Dunque forse è venuto il momento di cominciare a dire: io non ci sto. La nostra lunga storia evolutiva — vale a dire ciò che ci lega alla realtà — è quella di una specie che trova il suo equilibrio nella socialità. E socialità vuol dire, prima di ogni altra cosa, fisicità, contatto, fare delle cose insieme, imparare delle abilità manuali sempre più complesse, mettersi alla prova ed essere orgogliosi di riuscire a superare ostacoli con le proprie forze. Il cervello umano si sviluppa, come quello di tutti i mammiferi, per fasi successive di apprendimento e, se la finestra non è aperta quando arriva lo stimolo giusto, quella finestra si chiude per sempre. Muovere le mani per fare qualcosa è molto diverso dal muovere i polpastrelli su uno schermo. Questa sorta di cecità cerebrale, nella quale con totale inconsapevolezza stiamo spingendo i cuccioli della nostra specie, a cosa serve se non a farne dei perfetti schiavi digitali del futuro?
Le possibilità che ci offre la tecnologia avanzata sono straordinarie e io ne ho una piena ammirazione, ma sono altrettanto consapevole che imporle fin dalla prima infanzia come via maestra dell’apprendimento sia deleterio. Molti genitori, infatti, incominciano ad accorgersene, e per questo si vedono nascere sempre più frequentemente — ce n’è una persino nel piccolo paese in cui vivo — delle «scuole parentali». Sono piccole realtà nate non dal ghiribizzo di qualche pedagogo d’avanguardia ma dal buonsenso di padri e madri consapevoli dei danni che questo sistema provoca all’intelligenza e all’umanità dei loro figli.
Una società che avesse davvero a cuore il proprio futuro, stanzierebbe quegli stessi fondi per creare, ad esempio, spazi verdi intorno alle scuole, dato che i bambini hanno totalmente perso il contatto con il loro corpo, aiutandoli così a riconquistare la dimensione fisica, con il gioco, le arrampicate, le capriole, la corse. E oltre a ciò, dovremmo occuparci della loro crescita interiore, stimolando la loro capacità di osservare e scoprire tutto ciò che è bello, attraverso lo studio, ad esempio, della pratica della musica che, per la sua stessa natura, rende felici le persone. Un coro in ogni scuola sanerebbe molti disturbi comportamentali.

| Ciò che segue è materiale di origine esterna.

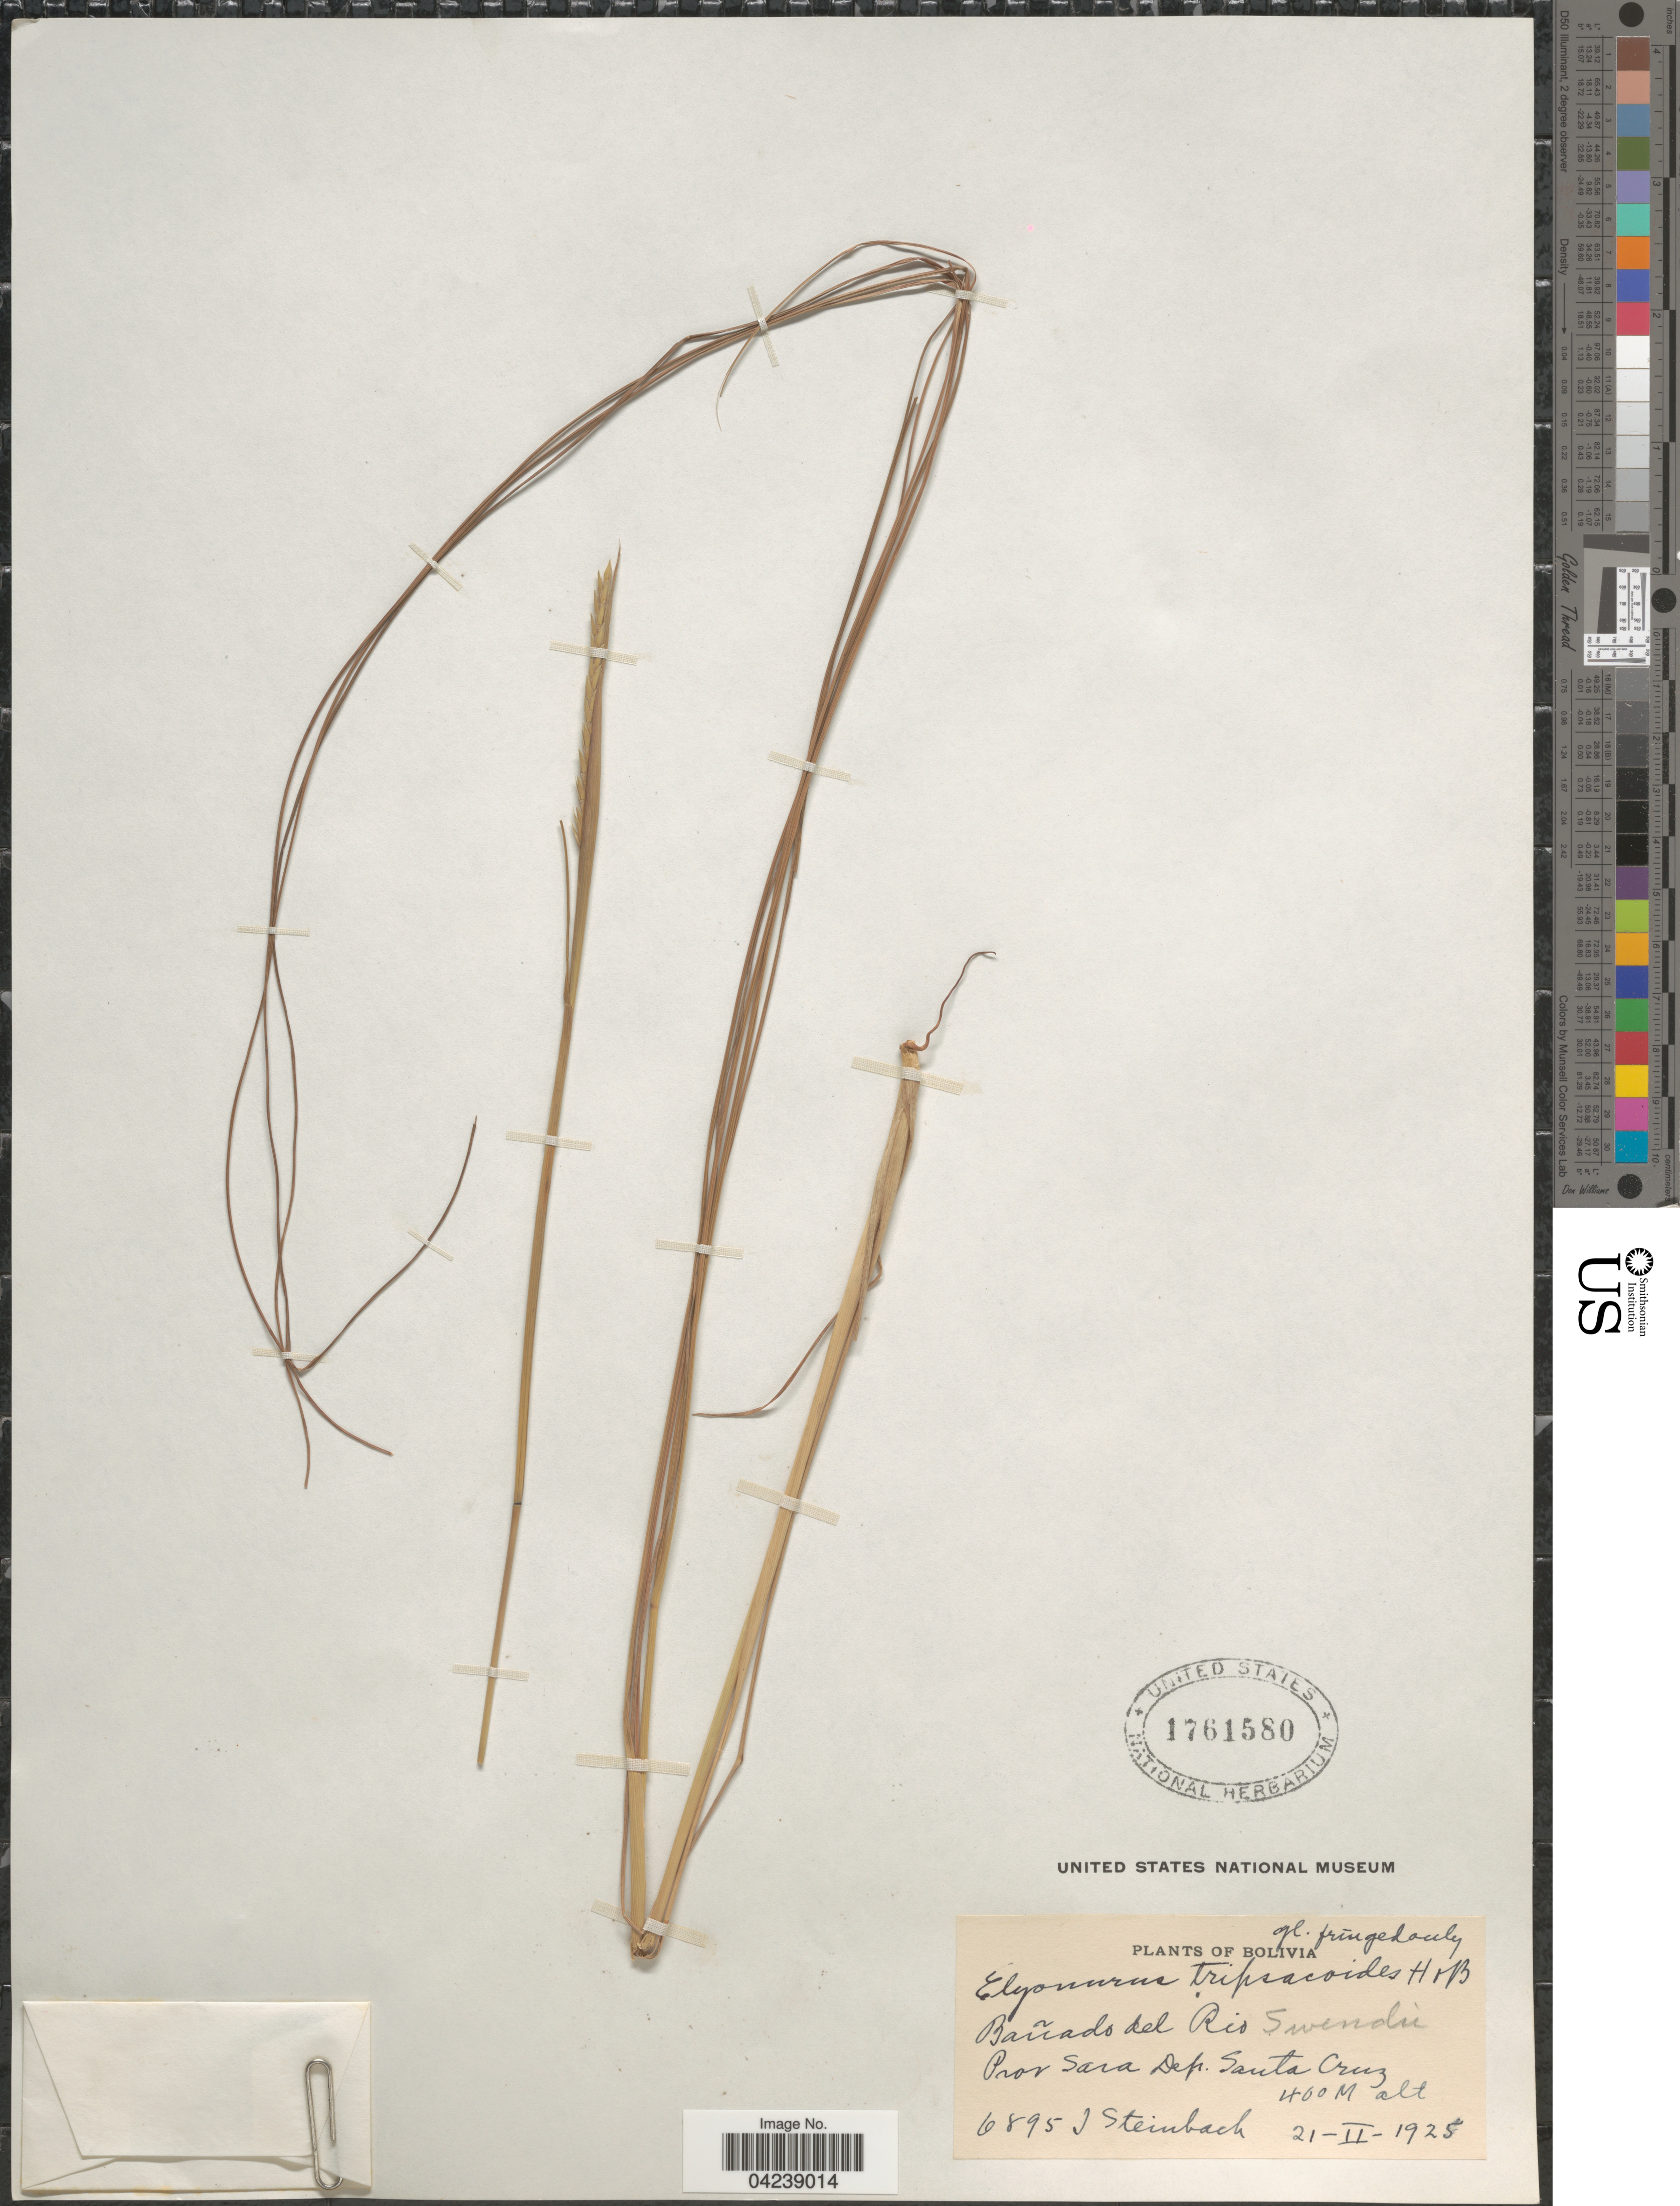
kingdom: Plantae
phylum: Tracheophyta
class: Liliopsida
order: Poales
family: Poaceae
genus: Elionurus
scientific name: Elionurus muticus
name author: (Spreng.) Kuntze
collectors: J. Steinbach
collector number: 6895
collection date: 1925-02-21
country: Bolivia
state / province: Santa Cruz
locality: Bañados del Rio Surutí. Prov. Sara. Dep. Santa Cruz.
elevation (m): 400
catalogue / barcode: US 1761580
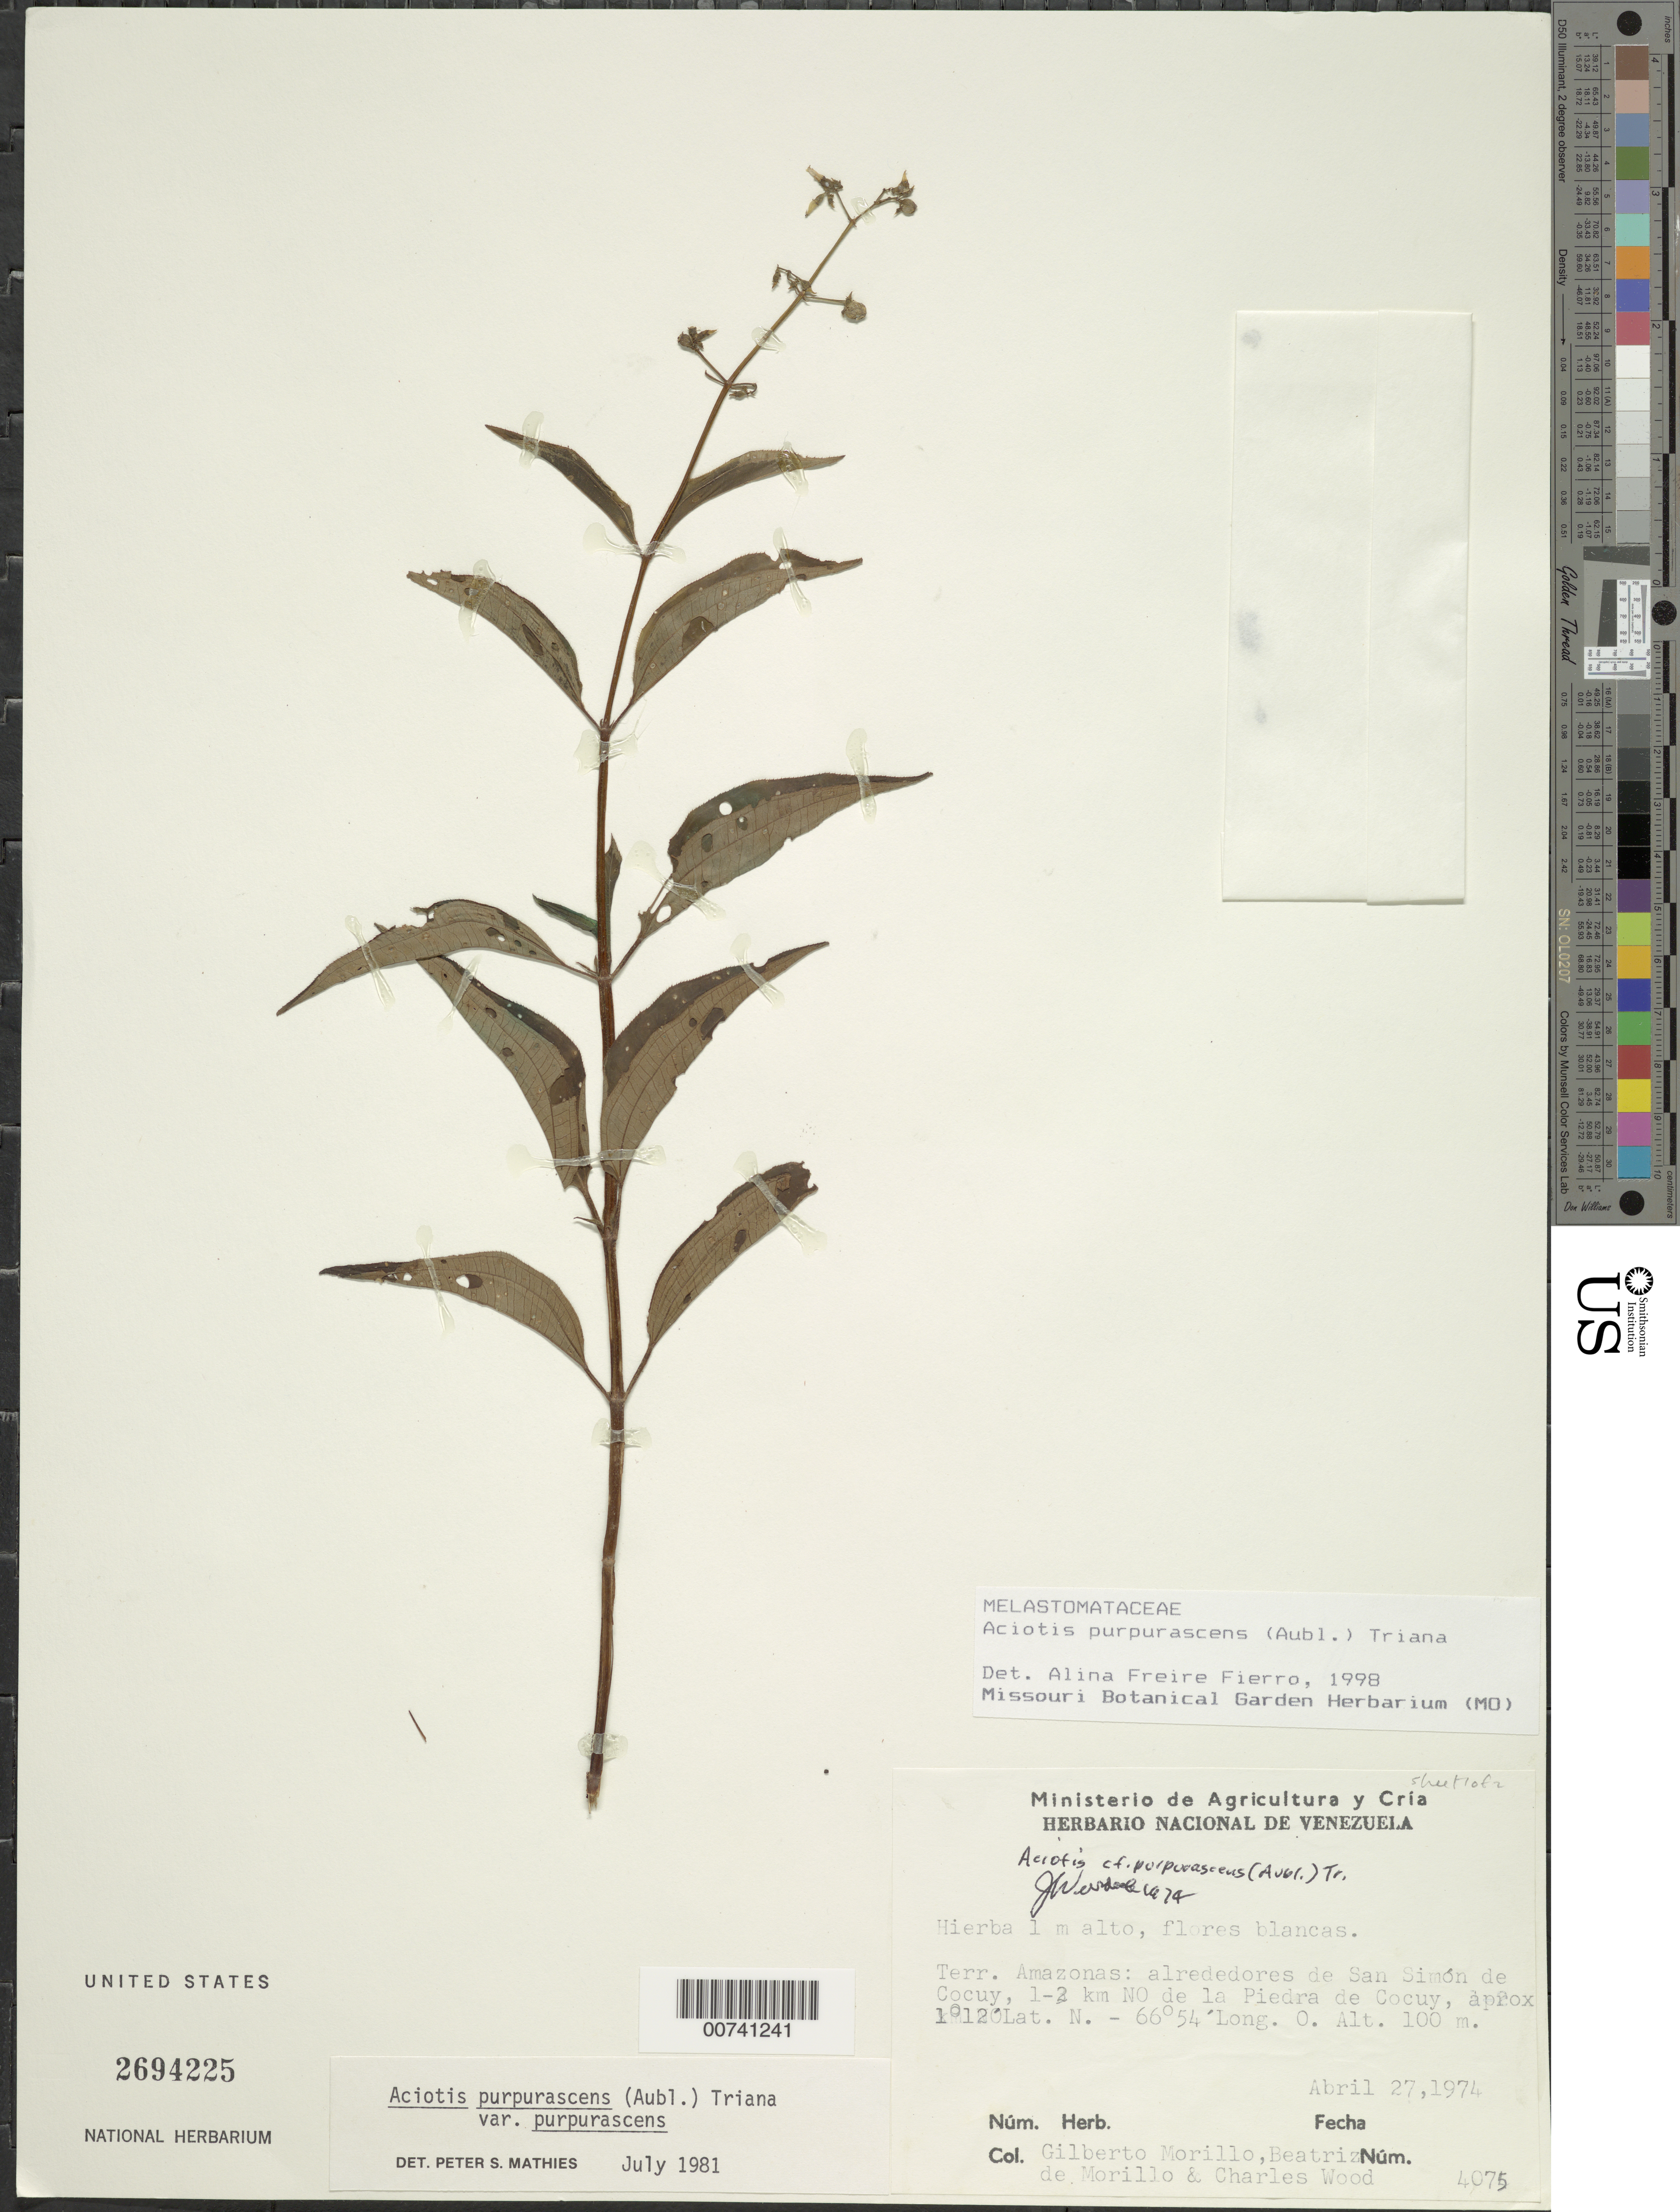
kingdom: Plantae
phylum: Tracheophyta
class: Magnoliopsida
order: Myrtales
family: Melastomataceae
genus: Aciotis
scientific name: Aciotis purpurascens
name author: (Aubl.) Triana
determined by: Freire-Fierro, A.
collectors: G. Morillo, B. Morillo & C. Wood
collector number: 4075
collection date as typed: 27-Apr-74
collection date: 1974-04-27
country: Venezuela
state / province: Amazonas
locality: San Simon de Cocuy, 1-2 km N of Piedra de Cocuy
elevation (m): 100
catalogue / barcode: US 2694225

Anni fa, ho letto l’intervista di un grande archistar, famoso per aver creato degli avveniristici e inquietanti casermoni popolari.
Il fine di questi edifici, spiegava, era quello di restituire al «proletariato» la sua vera dimensione, che era quella di vivere senza l’ipocrisia dell’intimità borghese. Ma quando poi l’intervistatore gli aveva chiesto dove abitasse, il famoso architetto aveva candidamente risposto che viveva in un bel palazzo ottocentesco nel centro di una capitale europea, pieno di divani, tappeti, pareti insonorizzate e tutto ciò che può rendere una casa confortevole.
Non assistiamo un po’ alla stessa cosa nel campo dell’educazione? Da anni ormai l’educazione è stata sostituita dall’istruzione e il livello di istruzione proposto dal piano del Pnrr — dal Pioniere, all’Esploratore all’Esperto — è priva di qualsiasi riferimento alla complessità dello sviluppo umano e della pienezza della persona. Su questa istruzione, inoltre, si posa l’ombra cupa dell’indottrinamento e della totale scomparsa dell’insegnante, trasformato in mera funzione. Funzione che, in un tempo non molto lontano, verrà sostituita da una figura virtuale al di là di uno schermo.
È bene a questo punto ricordare che gli ideatori di queste magnifiche sorti e progressive del mondo dell’eduverso della Silicon Valley, come il noto architetto che ben si guardava dal vivere nelle sue ideologiche costruzioni, si premurano di mandare i loro figli rigorosamente a scuole steineriane o montessoriane, realtà cioè dove viene sviluppata in modo creativo l’intera personalità del bambino.